Newspaper sued for bad restaurant review
This article in the SMH: Fairfax was sued because a restaurant critic declared a restaurant had bad food and bad serice. The restaurant won... and are now able to seek further damages if they wish to.
Interesting: so was the reviewer supposed to fabricate something to publish, in case the restaurant wasn't so great? Isn't giving opinions his JOB? What does this mean for us, spouting opinions willy-nilly on the interweb? I guess Fairfax has a much (MUCH) larger readership than we do- maybe those opinions are somehow worth more because they are so public. Raises many questions about ethics, journalistic standards, freedom of speech, the climate of fear we live in, and also about paranoid restaurant owners.
There was an article in Slate about this: Frank Bruni wrote a bad review, gave somebody zero stars, and the owner took out a full-page ad in Variety to go into damage control.
Look, if reviews are only allowed to be positive, what's the point?
3 comments:
I could not agree with you more.
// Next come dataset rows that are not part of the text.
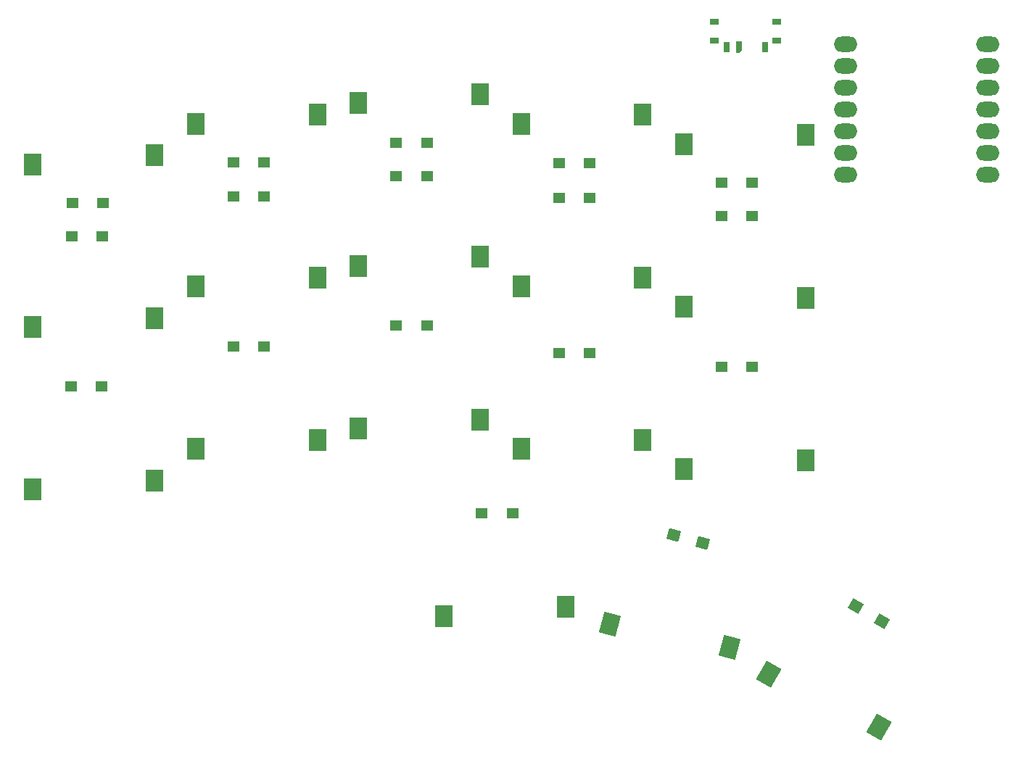
<source format=gtp>
%TF.GenerationSoftware,KiCad,Pcbnew,8.0.5*%
%TF.CreationDate,2024-10-10T02:33:46+03:00*%
%TF.ProjectId,1_3S,315f3353-2e6b-4696-9361-645f70636258,rev?*%
%TF.SameCoordinates,Original*%
%TF.FileFunction,Paste,Top*%
%TF.FilePolarity,Positive*%
%FSLAX46Y46*%
G04 Gerber Fmt 4.6, Leading zero omitted, Abs format (unit mm)*
G04 Created by KiCad (PCBNEW 8.0.5) date 2024-10-10 02:33:46*
%MOMM*%
%LPD*%
G01*
G04 APERTURE LIST*
G04 Aperture macros list*
%AMRotRect*
0 Rectangle, with rotation*
0 The origin of the aperture is its center*
0 $1 length*
0 $2 width*
0 $3 Rotation angle, in degrees counterclockwise*
0 Add horizontal line*
21,1,$1,$2,0,0,$3*%
%AMOutline5P*
0 Free polygon, 5 corners , with rotation*
0 The origin of the aperture is its center*
0 number of corners: always 5*
0 $1 to $10 corner X, Y*
0 $11 Rotation angle, in degrees counterclockwise*
0 create outline with 5 corners*
4,1,5,$1,$2,$3,$4,$5,$6,$7,$8,$9,$10,$1,$2,$11*%
%AMOutline6P*
0 Free polygon, 6 corners , with rotation*
0 The origin of the aperture is its center*
0 number of corners: always 6*
0 $1 to $12 corner X, Y*
0 $13 Rotation angle, in degrees counterclockwise*
0 create outline with 6 corners*
4,1,6,$1,$2,$3,$4,$5,$6,$7,$8,$9,$10,$11,$12,$1,$2,$13*%
%AMOutline7P*
0 Free polygon, 7 corners , with rotation*
0 The origin of the aperture is its center*
0 number of corners: always 7*
0 $1 to $14 corner X, Y*
0 $15 Rotation angle, in degrees counterclockwise*
0 create outline with 7 corners*
4,1,7,$1,$2,$3,$4,$5,$6,$7,$8,$9,$10,$11,$12,$13,$14,$1,$2,$15*%
%AMOutline8P*
0 Free polygon, 8 corners , with rotation*
0 The origin of the aperture is its center*
0 number of corners: always 8*
0 $1 to $16 corner X, Y*
0 $17 Rotation angle, in degrees counterclockwise*
0 create outline with 8 corners*
4,1,8,$1,$2,$3,$4,$5,$6,$7,$8,$9,$10,$11,$12,$13,$14,$15,$16,$1,$2,$17*%
G04 Aperture macros list end*
%ADD10RotRect,2.000000X2.500000X330.000000*%
%ADD11R,2.000000X2.500000*%
%ADD12RotRect,2.000000X2.500000X345.000000*%
%ADD13RotRect,1.425000X1.300000X165.000000*%
%ADD14R,1.425000X1.300000*%
%ADD15RotRect,1.425000X1.300000X150.000000*%
%ADD16O,2.750000X1.800000*%
%ADD17R,1.000000X0.800000*%
%ADD18R,0.700000X1.280000*%
%ADD19Outline5P,-0.350000X0.640000X0.350000X0.640000X0.350000X-0.360000X0.070000X-0.640000X-0.350000X-0.640000X0.000000*%
G04 APERTURE END LIST*
D10*
X183232906Y-132298819D03*
X196055467Y-138489492D03*
D11*
X116300000Y-86990970D03*
X130500000Y-85940970D03*
D12*
X164658126Y-126472581D03*
X178646033Y-129133590D03*
D11*
X97300000Y-72740970D03*
X111500000Y-71690970D03*
X154300000Y-67990970D03*
X168500000Y-66940970D03*
X116300000Y-105990970D03*
X130500000Y-104940970D03*
X173300000Y-89365970D03*
X187500000Y-88315970D03*
X173300000Y-70365970D03*
X187500000Y-69315970D03*
X154300000Y-105990970D03*
X168500000Y-104940970D03*
X154300000Y-86990970D03*
X168500000Y-85940970D03*
X116300000Y-67990970D03*
X130500000Y-66940970D03*
X173300000Y-108365970D03*
X187500000Y-107315970D03*
X97300000Y-91740970D03*
X111500000Y-90690970D03*
X135300000Y-65615970D03*
X149500000Y-64565970D03*
X145300000Y-125490700D03*
X159500000Y-124440700D03*
X135300000Y-103615970D03*
X149500000Y-102565970D03*
X97300000Y-110740970D03*
X111500000Y-109690970D03*
X135300000Y-84615970D03*
X149500000Y-83565970D03*
D13*
X175526592Y-116962639D03*
X172073408Y-116037361D03*
D14*
X181287500Y-96400000D03*
X177712500Y-96400000D03*
D15*
X196448020Y-126093750D03*
X193351980Y-124306250D03*
D14*
X153287500Y-113500000D03*
X149712500Y-113500000D03*
X105487500Y-77300000D03*
X101912500Y-77300000D03*
X105419500Y-81197000D03*
X101844500Y-81197000D03*
X162287500Y-94800000D03*
X158712500Y-94800000D03*
X181287500Y-74900000D03*
X177712500Y-74900000D03*
X181287500Y-78800000D03*
X177712500Y-78800000D03*
X143287500Y-70200000D03*
X139712500Y-70200000D03*
X143287500Y-74100000D03*
X139712500Y-74100000D03*
D16*
X208794960Y-58696046D03*
X208794960Y-61236046D03*
X208794960Y-63776046D03*
X208794960Y-66316046D03*
X208794960Y-68856046D03*
X208794960Y-71396046D03*
X208794960Y-73936046D03*
X192205040Y-73936046D03*
X192205040Y-71396046D03*
X192205040Y-68856046D03*
X192205040Y-66316046D03*
X192205040Y-63776046D03*
X192205040Y-61236046D03*
X192205040Y-58696046D03*
D14*
X162287500Y-72600000D03*
X158712500Y-72600000D03*
X124287500Y-72500000D03*
X120712500Y-72500000D03*
X143287500Y-91600000D03*
X139712500Y-91600000D03*
X162287500Y-76700000D03*
X158712500Y-76700000D03*
D17*
X184150000Y-58300970D03*
X184150000Y-56080970D03*
X176850000Y-58300970D03*
X176850000Y-56080970D03*
D18*
X182750000Y-59060970D03*
D19*
X179750000Y-59060970D03*
D18*
X178250000Y-59060970D03*
D14*
X124287500Y-76500000D03*
X120712500Y-76500000D03*
X124287500Y-94000000D03*
X120712500Y-94000000D03*
X105287500Y-98700000D03*
X101712500Y-98700000D03*
M02*

</source>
I would say to the restaurant, " If the review hurt your business, the way to get the business back would be...wait for it...fix the things that were bad in the review." The invite the guy back and if you fixed the things, guess what, good review, more business. I believe the review would be even better the second time, because the reviewer would be stoked that someone actually took his criticism to heart
EXACTLY.. the same article was on Brisbane's Courier Mail website, and it really cheesed me off that such an event could occur. If the food's bad, and the prices are steep, then why mince your words? You mean reviews aren't meant to be objective?
Years ago when Leo Schofield used to do restaurant reviews something similar happened to him. Can't recall the outcome though. Think it was adverse for him if my recall is correct.